Texto do exercício:
□ □ □
Li Bingcai, agricultor da província de Sichuan, cuida dos seus insetos de seis patas. Todos os dias alimenta as suas baratas, que vivem em placas de madeira verticais, de onde emitem em coro um som estridente.

Neste espaço, Li acaba coberto de insetos, que chegam até as suas bochechas. Mas isso não parece intimidá-lo. Nem a Li, nem a outros criadores que decidiram tentar a sorte nesta atividade.

Estes criadores de baratas vendem-nas à indústria farmacêutica tradicional para a elaboração de medicamentos. Mas Li Bingcai também as cria para o paladar. Ao lado da propriedade de Li, vários restaurantes servem baratas refogadas com pimentão, uma especialidade de Sichuan, as gourmets. Amanhã vão ter baratas "à moda de Pequim".

"As pessoas têm dificuldade em imaginar o quão delicioso é. Até provarem", explica o criador. Li Bingcai coloca um inseto vivo na boca, mastiga e engole.

A barata-americana (periplaneta americana) é uma das variedades mais comuns. Estas baratas são consumidas devido às supostas propriedades contra as úlceras e os problemas respiratórios, ou por funcionarem simplesmente como revigorante.

"Estes insetos têm um sistema imunológico muito desenvolvido. As pessoas podem obter benefícios se os consumirem", afirma Li Bingcai.

A propriedade de Li fica numa casa antiga rodeada de campos em Yibin, uma região montanhosa coberta de florestas de bambus. A sala dedicada à criação das baratas, do tamanho de um terreno de badminton, tem janelas com uma grade para prevenir a fuga das mesmas.

Seis mil milhões de baratas

A segurança é prioridade. Em 2013, um milhão de baratas fugiram de um viveiro da província de Jiangsu (leste).

As de Li vivem num espaço ideal para o seu crescimento, com uma temperatura de 28 graus e muita humidade, que tem um cheiro de roupa molhada.

A chegada diária de comida provoca um frenesi entre os insetos. Quando Li Bingcai coloca sobre as bandejas uma mistura de milho em pó, frutas e cascas de verduras, as baratas balançam-se, subindo por cima uma das outras.

Normalmente, Li coloca parte dos insetos em água a ferver, antes de desidratar a carapaça. No ano passado vendeu uma tonelada a uma empresa farmacêutica por um total de 90.000 yuans (12.000 euros).

Li Bingcai era dono de uma loja de telemóveis quando, em 2016, teve a ideia de lançar-se no negócio das baratas, devido ao baixo custo de produção e à simplicidade da técnica de criação destes insetos.

Li vende a maior parte da sua produção pela internet. Meio quilo de insetos desidratados custa entre 100 e 600 yuans (de 13 a 79 euros).
□ □ □
Conjunto de dados:
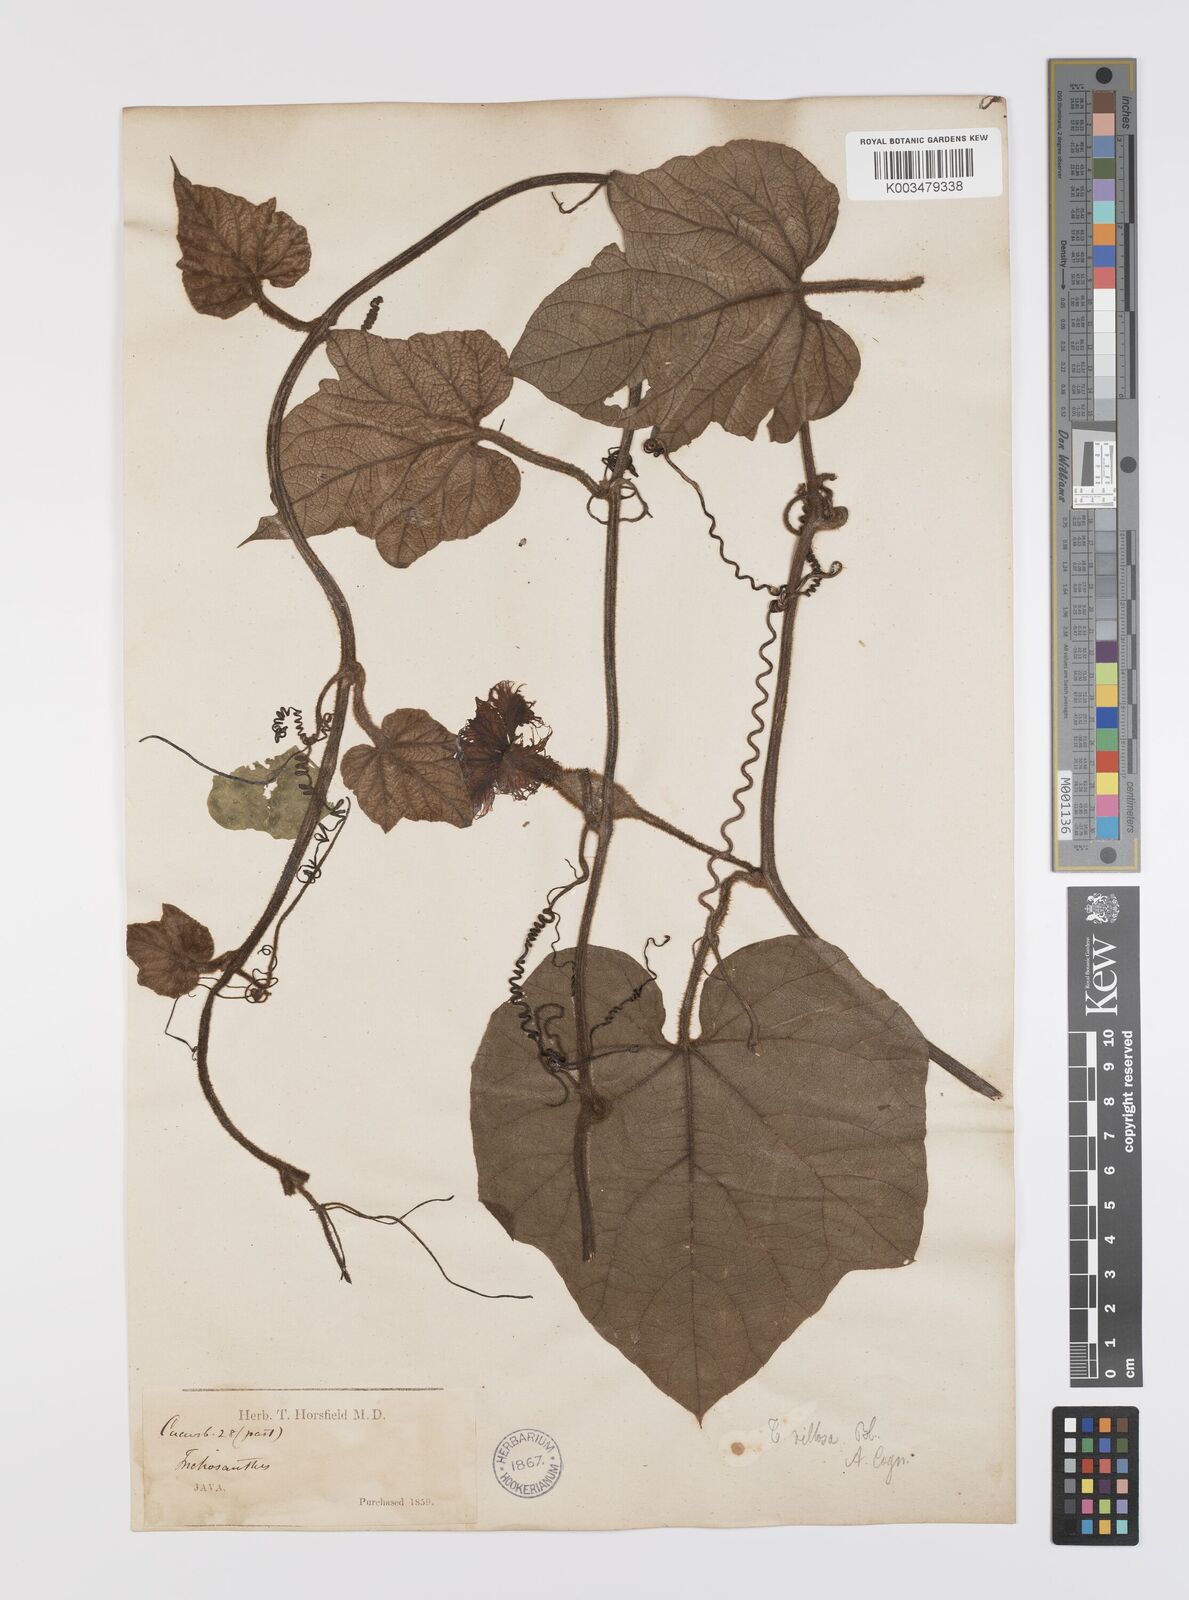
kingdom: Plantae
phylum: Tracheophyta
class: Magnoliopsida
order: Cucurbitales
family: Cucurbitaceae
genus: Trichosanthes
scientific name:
□ □ □
Teste de compreensão:
(a) De que ingredientes é feita a mistura que Li Bingcai coloca sobre as bandejas para alimentar as baratas, segundo o texto sobre a criação de baratas? Indique todos.
(b) Transcreva palavra por palavra o trecho do texto sobre a criação de baratas que começa em "Estes criadores de" e termina depois de "afirma Li Bingcai.".
(c) Retome o texto sobre a criação de baratas a partir do ponto em que termina.

Lista de respostas:
(a) Milho em pó, frutas e cascas de verduras.

(b)
Estes criadores de baratas vendem-nas à indústria farmacêutica tradicional para a elaboração de medicamentos. Mas Li Bingcai também as cria para o paladar. Ao lado da propriedade de Li, vários restaurantes servem baratas refogadas com pimentão, uma especialidade de Sichuan, as gourmets. Amanhã vão ter baratas "à moda de Pequim".

"As pessoas têm dificuldade em imaginar o quão delicioso é. Até provarem", explica o criador. Li Bingcai coloca um inseto vivo na boca, mastiga e engole.

A barata-americana (periplaneta americana) é uma das variedades mais comuns. Estas baratas são consumidas devido às supostas propriedades contra as úlceras e os problemas respiratórios, ou por funcionarem simplesmente como revigorante.

"Estes insetos têm um sistema imunológico muito desenvolvido. As pessoas podem obter benefícios se os consumirem", afirma Li Bingcai.

(c)
Na cidade vizinha de Xichang, um grupo farmacêutico chinês criou o maior centro de produção de baratas do mundo: cria seis mil milhões de insetos e os monitoriza com um dispositivo de inteligência artificial.

Existem referências às baratas em vários registos de medicina tradicional chinesa desdo século XVI, na Enciclopédia de medicina tradicional chinesa, sobre as propriedades medicinais das plantas, animais e minerais.

"Muito crocante"

As baratas têm propriedades desintoxicantes e diuréticas, afirma Liu Daoyuan, professor do centro médico Yongshou, em Yinchuan (norte). "Também são eficazes para aliviar a dor de garganta, a angina e a cirrose hepática", afirma.

Outros especialistas em medicina chinesa afirmam que não existem regras para a criação de baratas, o que faz com que seja possível existirem efeitos indesejáveis.

Li Bingcai sonha convencer os seus contemporâneos a comerem baratas. Para isso, colabora com um restaurante local.

Chegam habitantes da região para provar os insetos, atraídos pela publicidade positiva sobre os supostos benefícios do consumo da barata, explica o chef do estabelecimento, Fu Youqiang, que cozinha até 30 pratos de baratas por mês.

Um cliente, Luo Gaoyu, prova os insetos. A barata refogada é "saborosa, com aroma e muito crocante". "Acredito que deveríamos comer tudo o que é bom para a saúde. (...) O valor nutritivo é alto e contém muitas proteínas".

Li Bingcai prevê criar um leque de produtos, como pomadas de extratos de barata, medicamentos e solas à base de barata em pó, que, segundo ele, são muito confortáveis.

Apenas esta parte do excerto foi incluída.